▸ **Your goal**
From the rate limiting article below, transcribe the stretch from "Instead of letting" through "per fixed time window." word for word.
start Excerpted passage
DEV Community

Akshat Jain
Akshat Jain

Posted on • Originally published at akshatjme.Medium

Rate Limiting 101: How to Protect Your APIs at Scale

How Systems Protect Themselves from Too Many Requests

Modern systems don’t fail because they are badly written.

They fail because they receive more requests than they can safely handle.

Whether it’s an API, a backend service, or a public-facing platform, uncontrolled traffic can lead to:

  • High latency
  • Resource exhaustion
  • Cascading failures
  • Complete downtime

This is why rate limiting exists.

At a high level, rate limiting answers one simple question:

How many requests should we allow, and when should we say “no”?

In this article, we’ll take a simple and intuitive approach to understand the most common rate limiting strategies used in real systems. For each strategy, we’ll look at:

  • How it works conceptually
  • Its strengths and weaknesses
  • When it should be used
  • A small JavaScript example to see it in action

Rate Limiting 101

What Is Rate Limiting, Really?

Rate limiting is not about blocking users.

It is about protecting systems.

Instead of letting traffic grow uncontrollably, rate limiting enforces rules like:

  • “Only 100 requests per minute”
  • “Only 10 concurrent requests at a time”
  • “Allow short bursts, but limit long-term usage”

Different systems need different rules, which is why multiple strategies exist.

1. Fixed Window Rate Limiting

How It Works

You allow N requests per fixed time window.

Example:

  • Window size: 1 minute
  • Limit: 100 requests
12:00 – 12:01 → max 100 requests  
12:01 – 12:02 → counter resets
Enter fullscreen mode Exit fullscreen mode

The counter resets at the start of each new window.

JavaScript Example

class FixedWindowLimiter {  
  constructor(limit, windowMs) {  
    this.limit = limit;          // Max requests per window  
    this.windowMs = windowMs;    // Window size in milliseconds  
    this.count = 0;              // Current request count  
    this.windowStart = Date.now();  
  }  

  allowRequest() {  
    const now = Date.now();  

    // Reset window if time has passed  
    if (now - this.windowStart >= this.windowMs) {  
      this.windowStart = now;  
      this.count = 0;  
    }  

    // Allow request if under limit  
    if (this.count < this.limit) {  
      this.count++;  
      return true;  
    }  

    // Otherwise reject request  
    return false;  
  }  
}
Enter fullscreen mode Exit fullscreen mode

Pros

  • Very easy to implement
  • Low memory usage

Cons

  • Burst problem at window edges

Example:

  • 99 requests at 12:00:59
  • 99 requests at 12:01:01

System gets hit with 198 requests almost instantly.
end Excerpted passage
start Data provided
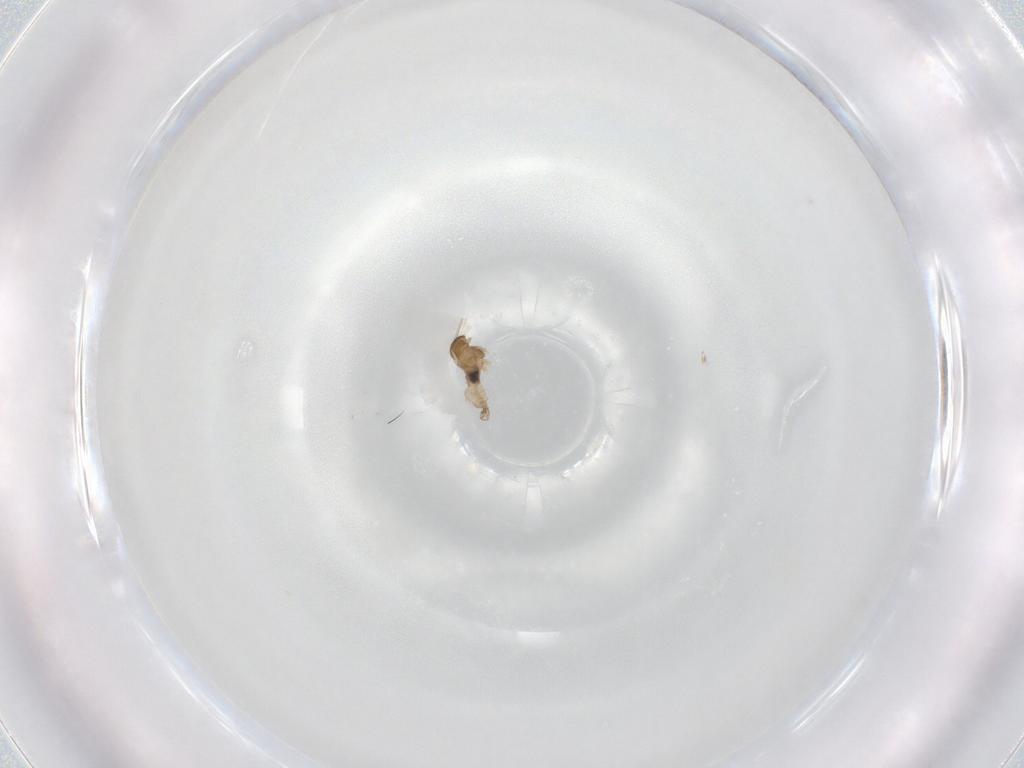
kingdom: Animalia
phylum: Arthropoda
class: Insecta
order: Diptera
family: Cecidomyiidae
end Data provided
start Data provided
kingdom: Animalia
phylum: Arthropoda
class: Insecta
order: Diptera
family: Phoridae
end Data provided
start Data provided
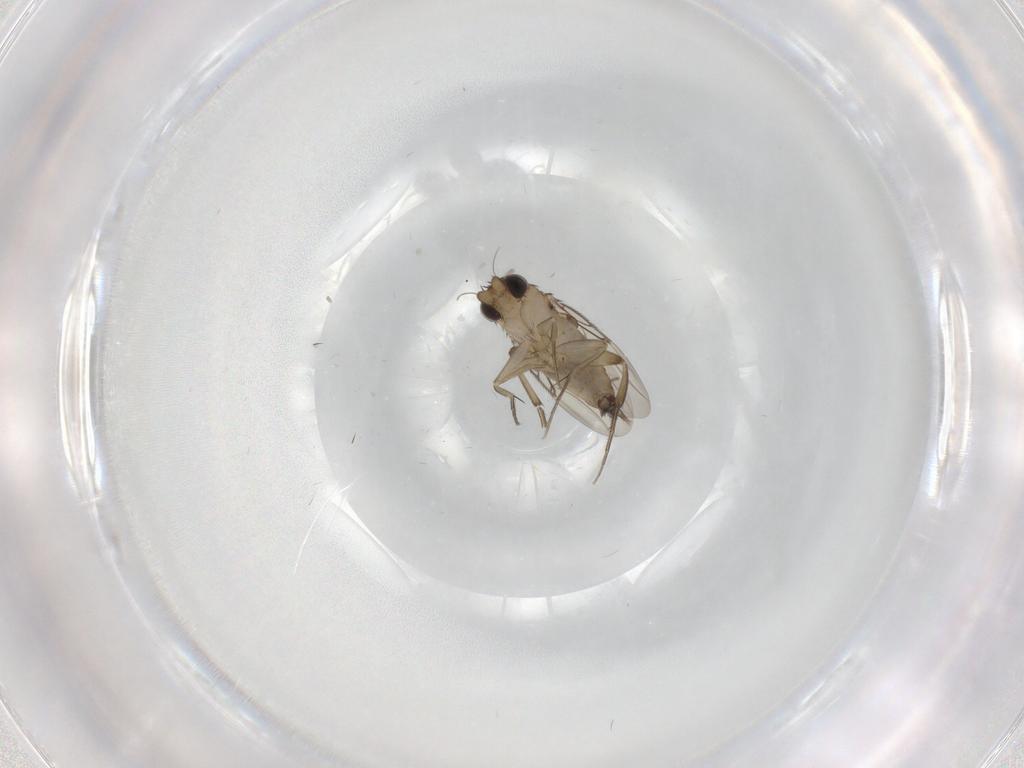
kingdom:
end Data provided
▸ **Result**
Instead of letting traffic grow uncontrollably, rate limiting enforces rules like:

  • “Only 100 requests per minute”
  • “Only 10 concurrent requests at a time”
  • “Allow short bursts, but limit long-term usage”

Different systems need different rules, which is why multiple strategies exist.

1. Fixed Window Rate Limiting

How It Works

You allow N requests per fixed time window.